For some reason, David Klinghoffer, presumably a person behind the nickname Discovery Institute, found this comment problematic, and felt the need to answer it both in another comment on Moran's blog, and on Opposing Views. He writes:
Larry, by your definition of "creationist," Ken Miller would be considered a creationist. Taking him at his own word, he believes in a creator. So as you use it, "creationist" tells nothing about whether a person is entirely convinced of the truth of Darwinian evolutionary theory, partly convinced, or entirely unconvinced. In the context of a debate about evolution, the term adds little or no relevant information. Yet you use it over and over.

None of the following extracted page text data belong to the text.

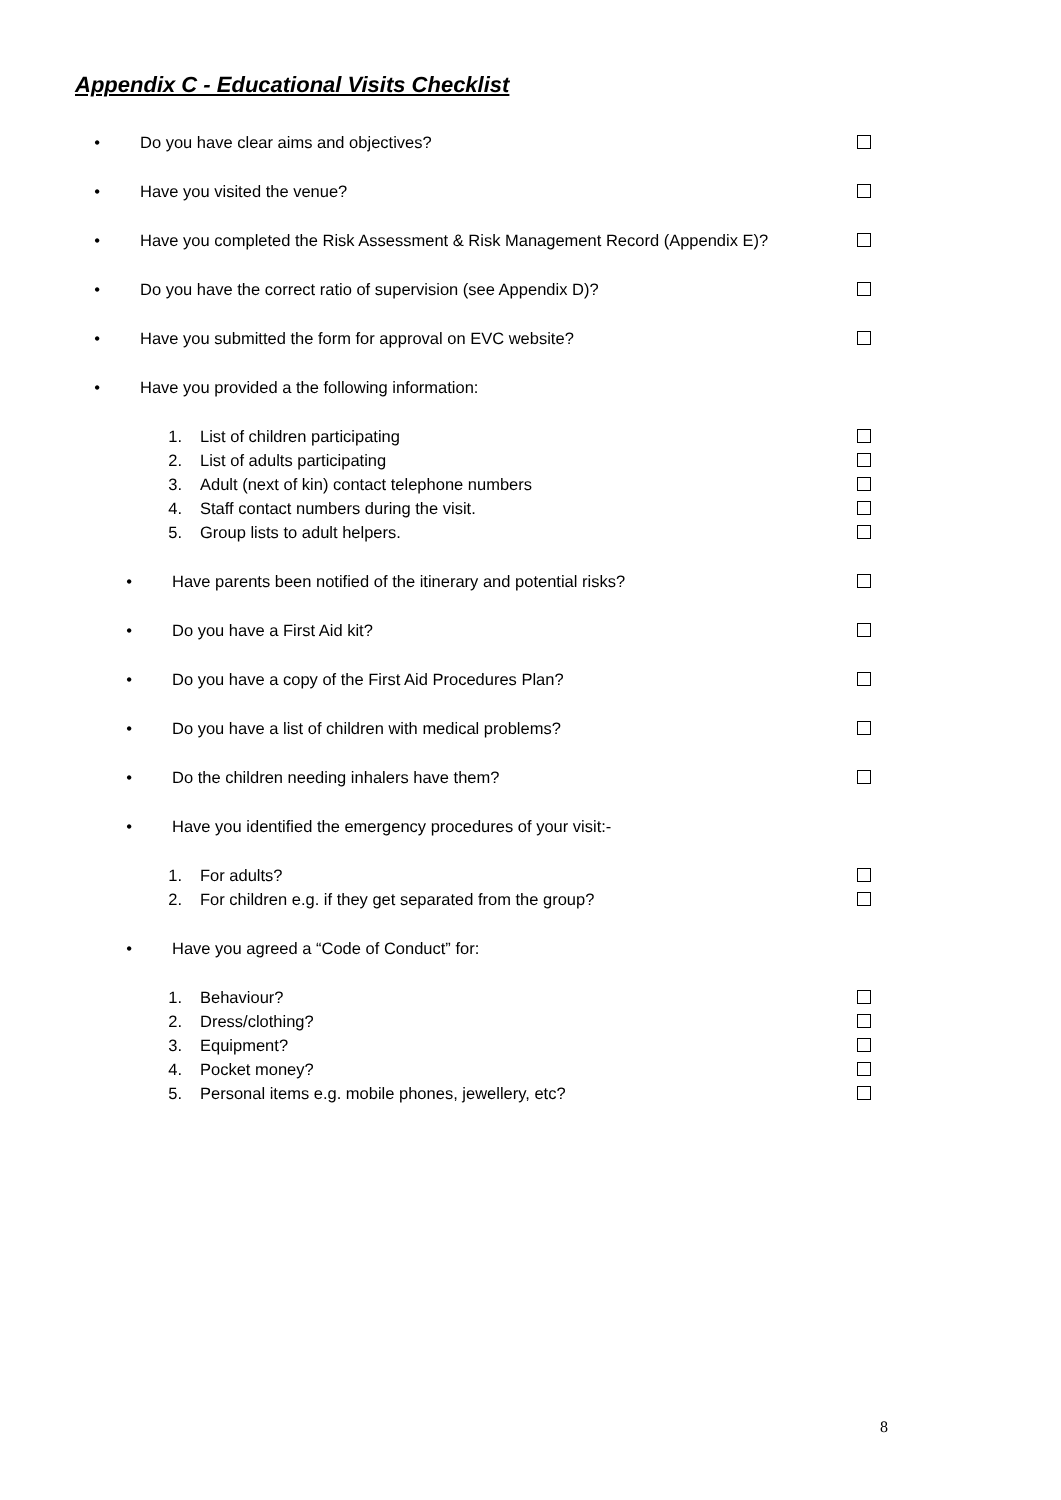Appendix C - Educational Visits Checklist
• Do you have clear aims and objectives?
• Have you visited the venue?
• Have you completed the Risk Assessment & Risk Management Record (Appendix E)?
• Do you have the correct ratio of supervision (see Appendix D)?
• Have you submitted the form for approval on EVC website?
• Have you provided a the following information:
1. List of children participating
2. List of adults participating
3. Adult (next of kin) contact telephone numbers
4. Staff contact numbers during the visit.
5. Group lists to adult helpers.
• Have parents been notified of the itinerary and potential risks?
• Do you have a First Aid kit?
• Do you have a copy of the First Aid Procedures Plan?
• Do you have a list of children with medical problems?
• Do the children needing inhalers have them?
• Have you identified the emergency procedures of your visit:-
1. For adults?
2. For children e.g. if they get separated from the group?
• Have you agreed a “Code of Conduct” for:
1. Behaviour?
2. Dress/clothing?
3. Equipment?
4. Pocket money?
5. Personal items e.g. mobile phones, jewellery, etc?
8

In his post on Opposing Views he continues with:
So Moran is saying that no matter how committed a Darwinist you seek to be, no matter how firmly you hold the line against any critique of orthodox evolutionary theory, if you believe in a God as described by any religious tradition no matter how attenuated, you are hardly to be distinguished from those "creationists" who picture cavemen riding on the backs of tame dinosaurs some six thousand years ago when the earth was brand new.

Now, as for my response to Mr. Klinghoffer, I have only this to say:

By definition, "creationism is the religious belief that humanity, life, the Earth, and the universe are the creation of a supernatural being [...]". So no matter if you believe in evolution as a process, if you also believe in a god, and consider him the creator of life and (presumably) the architect of evolution, you are by very definition 'a creationist'. As Larry Moran said, there are different flavors of creationists, but what all of them have in common is the belief that there is a creator, a supernatural being that created life and (if you accept evolution) set the course of evolution. So, yes, by definition, every person that believes in a creator is a creationist. This seems fairly obvious, simply considering that the word 'creationist' comes from 'creationism' which comes from 'creation' which, I would think, assumes also a 'creator'. What Mr. Klinghoffer is doing here is ascribing negative connotations to the word 'creationist', as if he believes atheists consider every creationist a caveman, no matter his flavor. This is wrong, which should be quite obvious to anyone who's ever read any piece of atheist literature concerning creationists. There is a huge difference in believing the Earth was created 6,000 years ago, and believing there's some supernatural being that set in motion the events that led to life as we know it. And while these two beliefs are quite different, both of them assume a creator and a creation, and are therefore both creationist beliefs. Which would, logically, make those who have these beliefs - creationists.